Article inédit - Synthèse

Peter Lehmann

Franco Basaglia est-il encore d'actualité?

L’auteur s’intéresse à la manière dont les réformes prônées par le psychiatre italien Franco Basaglia (décédé en 1980) sont perçues aujourd’hui. Ce dernier avait considéré que l’institution psychiatrique, les étiquettes utilisées pour désigner les patients et leur exclusion de la société produisent des comportements maladifs. De plus, les intellectuels doivent être perçus comme pratiquant l’autosatisfaction dès lors qu’ils s’associent aux institutions au pouvoir et que, en prétextant aider les victimes de ce dernier, ils contribuent à leur destruction.

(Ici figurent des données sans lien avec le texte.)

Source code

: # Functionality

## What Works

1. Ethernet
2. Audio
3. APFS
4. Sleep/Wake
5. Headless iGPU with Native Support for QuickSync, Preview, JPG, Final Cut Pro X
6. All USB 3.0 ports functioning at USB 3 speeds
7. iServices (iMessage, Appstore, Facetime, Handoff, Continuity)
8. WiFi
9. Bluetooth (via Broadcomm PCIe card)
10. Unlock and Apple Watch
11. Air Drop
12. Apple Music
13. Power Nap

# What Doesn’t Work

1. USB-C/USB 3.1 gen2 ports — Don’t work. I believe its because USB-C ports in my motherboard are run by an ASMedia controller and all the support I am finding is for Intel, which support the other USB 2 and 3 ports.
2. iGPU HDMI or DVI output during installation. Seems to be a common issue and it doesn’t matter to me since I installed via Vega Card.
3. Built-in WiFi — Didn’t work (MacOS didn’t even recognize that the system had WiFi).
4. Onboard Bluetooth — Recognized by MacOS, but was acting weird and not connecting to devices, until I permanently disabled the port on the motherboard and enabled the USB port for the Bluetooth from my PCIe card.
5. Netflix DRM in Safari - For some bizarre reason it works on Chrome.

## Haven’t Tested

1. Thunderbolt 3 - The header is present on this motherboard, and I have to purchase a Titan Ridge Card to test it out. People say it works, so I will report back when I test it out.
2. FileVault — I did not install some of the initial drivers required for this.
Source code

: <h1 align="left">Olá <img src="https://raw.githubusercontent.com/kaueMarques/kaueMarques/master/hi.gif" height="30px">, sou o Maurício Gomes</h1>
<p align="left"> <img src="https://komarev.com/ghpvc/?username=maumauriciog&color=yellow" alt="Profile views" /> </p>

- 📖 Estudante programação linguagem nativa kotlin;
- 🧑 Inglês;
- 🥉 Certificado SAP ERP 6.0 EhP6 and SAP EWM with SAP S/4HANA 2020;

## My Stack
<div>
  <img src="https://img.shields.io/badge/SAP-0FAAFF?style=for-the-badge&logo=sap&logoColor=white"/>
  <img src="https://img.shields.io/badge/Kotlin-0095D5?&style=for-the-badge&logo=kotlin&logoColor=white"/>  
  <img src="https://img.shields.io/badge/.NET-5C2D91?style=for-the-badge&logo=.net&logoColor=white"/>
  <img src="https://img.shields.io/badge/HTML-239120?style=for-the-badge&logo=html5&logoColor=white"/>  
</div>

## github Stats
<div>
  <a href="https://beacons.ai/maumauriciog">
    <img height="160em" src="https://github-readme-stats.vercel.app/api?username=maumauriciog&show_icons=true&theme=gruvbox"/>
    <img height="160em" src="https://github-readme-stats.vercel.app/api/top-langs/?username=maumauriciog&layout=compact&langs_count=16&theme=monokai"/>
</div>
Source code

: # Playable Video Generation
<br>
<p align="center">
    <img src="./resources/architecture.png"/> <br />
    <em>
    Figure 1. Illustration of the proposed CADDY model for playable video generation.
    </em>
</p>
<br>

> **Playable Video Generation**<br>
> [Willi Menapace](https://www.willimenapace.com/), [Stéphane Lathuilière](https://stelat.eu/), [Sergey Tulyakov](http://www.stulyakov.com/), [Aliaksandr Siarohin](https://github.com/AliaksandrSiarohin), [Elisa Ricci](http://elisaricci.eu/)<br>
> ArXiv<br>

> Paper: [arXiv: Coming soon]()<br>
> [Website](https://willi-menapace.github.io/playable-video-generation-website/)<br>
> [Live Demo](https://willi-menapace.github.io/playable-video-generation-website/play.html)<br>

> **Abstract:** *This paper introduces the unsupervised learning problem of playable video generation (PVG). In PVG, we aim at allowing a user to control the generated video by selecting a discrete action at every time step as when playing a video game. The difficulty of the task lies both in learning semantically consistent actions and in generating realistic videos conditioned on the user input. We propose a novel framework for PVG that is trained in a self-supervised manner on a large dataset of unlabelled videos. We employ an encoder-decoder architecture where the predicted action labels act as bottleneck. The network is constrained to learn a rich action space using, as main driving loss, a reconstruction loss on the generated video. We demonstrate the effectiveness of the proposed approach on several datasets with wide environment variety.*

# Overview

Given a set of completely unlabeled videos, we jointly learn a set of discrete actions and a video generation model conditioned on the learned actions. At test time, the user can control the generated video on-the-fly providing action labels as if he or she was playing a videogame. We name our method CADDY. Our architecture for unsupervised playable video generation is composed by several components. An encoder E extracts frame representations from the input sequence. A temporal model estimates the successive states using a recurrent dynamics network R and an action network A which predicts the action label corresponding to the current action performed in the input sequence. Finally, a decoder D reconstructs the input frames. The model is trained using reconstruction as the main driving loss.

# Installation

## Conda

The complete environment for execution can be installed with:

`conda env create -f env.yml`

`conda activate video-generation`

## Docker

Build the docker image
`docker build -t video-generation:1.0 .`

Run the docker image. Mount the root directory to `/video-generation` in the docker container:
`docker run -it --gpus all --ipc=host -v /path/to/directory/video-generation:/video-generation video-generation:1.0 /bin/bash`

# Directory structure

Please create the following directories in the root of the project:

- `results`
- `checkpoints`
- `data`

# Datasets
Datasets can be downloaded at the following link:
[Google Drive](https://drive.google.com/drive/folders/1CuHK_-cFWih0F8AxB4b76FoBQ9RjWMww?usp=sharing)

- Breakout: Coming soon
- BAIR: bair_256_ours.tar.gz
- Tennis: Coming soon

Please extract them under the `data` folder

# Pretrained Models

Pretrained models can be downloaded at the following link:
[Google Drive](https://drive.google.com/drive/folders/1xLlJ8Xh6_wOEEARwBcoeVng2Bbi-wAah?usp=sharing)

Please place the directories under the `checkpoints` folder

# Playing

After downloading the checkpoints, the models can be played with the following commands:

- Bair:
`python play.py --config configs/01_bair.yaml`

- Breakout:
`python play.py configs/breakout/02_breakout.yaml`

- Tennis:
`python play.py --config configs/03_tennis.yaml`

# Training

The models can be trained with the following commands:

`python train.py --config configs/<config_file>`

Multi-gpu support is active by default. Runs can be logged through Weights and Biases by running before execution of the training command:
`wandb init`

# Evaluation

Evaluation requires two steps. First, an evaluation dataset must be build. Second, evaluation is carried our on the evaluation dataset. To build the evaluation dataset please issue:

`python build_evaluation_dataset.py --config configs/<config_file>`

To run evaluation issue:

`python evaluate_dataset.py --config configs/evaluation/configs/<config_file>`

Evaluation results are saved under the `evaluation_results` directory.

Des études récentes montrent que les personnes ayant été ‘clients’ de la psychiatrie ont une espérance de vie réduite en moyenne de vingt à trente ans. En outre, depuis de longues décennies le taux de mortalité dans ce groupe est en constante augmentation. Dans de nombreux cas, cette catastrophe peut être attribuée aux effets toxiques des neuroleptiques ; dans d’autres, les conditions précaires dans lesquelles vivent ces personnes – qui le plus souvent ne trouvent pas de travail – expliquent cet état de fait. Si l’on considère que leur mauvaise santé est la cause de leur décès précoce, on doit se demander si quoi que ce soit justifié de prescrire – et souvent d’imposer sous la menace et dans la violence – à ces patients vulnérables la prise de molécules psychopharmacologiques dangereuses et potentiellement toxiques. Cela n’empêche pas les psychiatres de prescrire ces neuroleptiques sans informer suffisamment les patients et sans que ceux-ci donnent leur accord. En particulier, il est rare qu’ils leurs indiquent quels sont les signes précoces qui pourraient faire que le traitement cause des dommages durables et même mortels.

De plus, les psychiatres et les psychologues exercent peu la critique et se déclarent favorables à la prise durable de neuroleptiques, sans doute parce qu’ils sont sponsorisés par l’industrie pharmaceutique. Ils vont jusqu’à cautionner des substances plus récemment développées, comme par exemple les neuroleptiques atypiques, en déclarant qu’elles ont peu d’effets secondaires.

La question de savoir si, aujourd’hui, la réforme prônée par Basaglia, y compris la collusion entre intellectuels et pouvoir, trouve une réponse évidente. Mais il ne s’agit pas uniquement de la faute morale commise par ceux qui travaillent en psychiatrie : il faut également prendre en compte le droit, civil et pénal.

La convention des Nations Unies sur les droits des personnes souffrant de handicap garantit à ces dernières l’égalité devant le droit. Dans la mesure où le domaine psychosocial est également touché par cet accord, il faut exiger que le groupe de professionnels qui contribue à la mortalité extrême des personnes souffrant de troubles psychiques soit, lui aussi, jugé : il est temps de les poursuivre au chef de complicité de coups et blessures éventuellement volontaires ou d’homicide, ceci au civil comme au pénal.